Он ничего не сделал, все осталось, что было. Прежняя будет квартира, прежняя Лизавета Семеновна… И все другое, все ему противно до смертной муки, точно отравленному.
И еще он обманул Финочку. Обманул, потому что не знал, что придумать, не знал, можно ли что-нибудь придумать.
Ну, он слабый, глупый, негодный… А если б другой был на его месте, настоящий, что бы он сделал? Как бы он вышел из этих человеческих тисков? Где разрешенье?
Золотов думал, думал – и не видел разрешения.
Автоном и Надя*
Жарко.
Темно-зеленым, крепким, голым и лосновитым кавунам тоже, видимо, жарко. Пупыристые дыни слегка прячутся в зелень, чтобы не загореть. А на толстые, золотые животы арбузов я даже глядеть не могу без досады: повыставились на солнце и преют-зреют самодовольно. Сами же – гадкие, есть их нельзя, кожа крокодилья.
Я опять сижу на ближнем баштане, у Автономова шалаша. Дальний баштан сторожит дедко, я не хожу туда. Я ведь не баштан люблю, а, главное, Автонома. Когда он в конюшне – я лезу в конюшню. В кухне, – я туда.
Автоном у дяди на хуторе – что хочешь. Он и кучер, он и во дворе, а теперь на ближнем баштане шалаш поставил, там живет.
Мне запрещают всюду таскаться за Автономом, но я не слушаюсь, это выше моих сил: слишком люблю.
У шалаша, где мы сейчас сидим, нажелто повытоптана трава и очень мало тени. Меня подпекает сзади, но я терплю, чтобы Автоному дать больше места. Гляжу и любуюсь им: большущий какой, усы какие, рубаха какая (рубаха белая холщовая, как у всех, но на нем кажется мне особо красивой), трубка с цепочкой, в ухе серьга.
Я любуюсь, но не забываю вгрызаться в ломти кавуна, что лежат на тряпочке между нами. Тело у кавуна темно-розовое, льдисто-хрупкое, сладкое; черные косточки сами скользко выпадают.
– А вы, паныч, на кавун-то не налегайте. Утречком уж один порушили. Абы живот не заболел, – солидно и равнодушно говорит Автоном.
Я молодецки встряхиваю кудрями: что, мол, мне кавун! Впрочем, это только говорится «кудрями»: кудрей у меня нет, одни вихры.
– А матка-то что пишет? – опять говорит Автоном. – Небось скоро уж за вами?
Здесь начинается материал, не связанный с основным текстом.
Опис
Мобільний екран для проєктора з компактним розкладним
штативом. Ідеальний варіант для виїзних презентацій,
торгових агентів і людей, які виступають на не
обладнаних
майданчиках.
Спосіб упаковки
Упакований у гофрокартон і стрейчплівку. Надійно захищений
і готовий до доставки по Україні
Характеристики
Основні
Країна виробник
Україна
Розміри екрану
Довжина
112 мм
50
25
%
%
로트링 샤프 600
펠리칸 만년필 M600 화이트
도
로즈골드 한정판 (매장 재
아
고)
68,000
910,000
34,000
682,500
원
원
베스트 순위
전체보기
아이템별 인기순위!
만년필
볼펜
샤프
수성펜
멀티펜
У меня сегодня к Автоному множество серьезных дел, насчет которых надо посоветоваться. Совсем мне неинтересно думать о маме, которая сама же привезла меня сюда на хутор, к дальним дяде и тете, и уехала за границу. Однако я отвечаю:
– Еще лето не прошло. Еще только август. Чего ей? Пусть погуляет.
– Пусть, – соглашается Автоном и начинает усиленно сосать трубку, которая свистит и сопит. Видно, выкурилась.
Мы молчим. На сладкое налетели осы, и между ними одна пчела, кругленькая, бархатная, точно барыня между суетливыми, поджарыми горничными.
Я боюсь до смерти шершней, ос и пчел. Но мне стыдно, что боюсь, и я только незаметно стараюсь отодвинуться от розовых корок арбуза, хотя бы на солнце.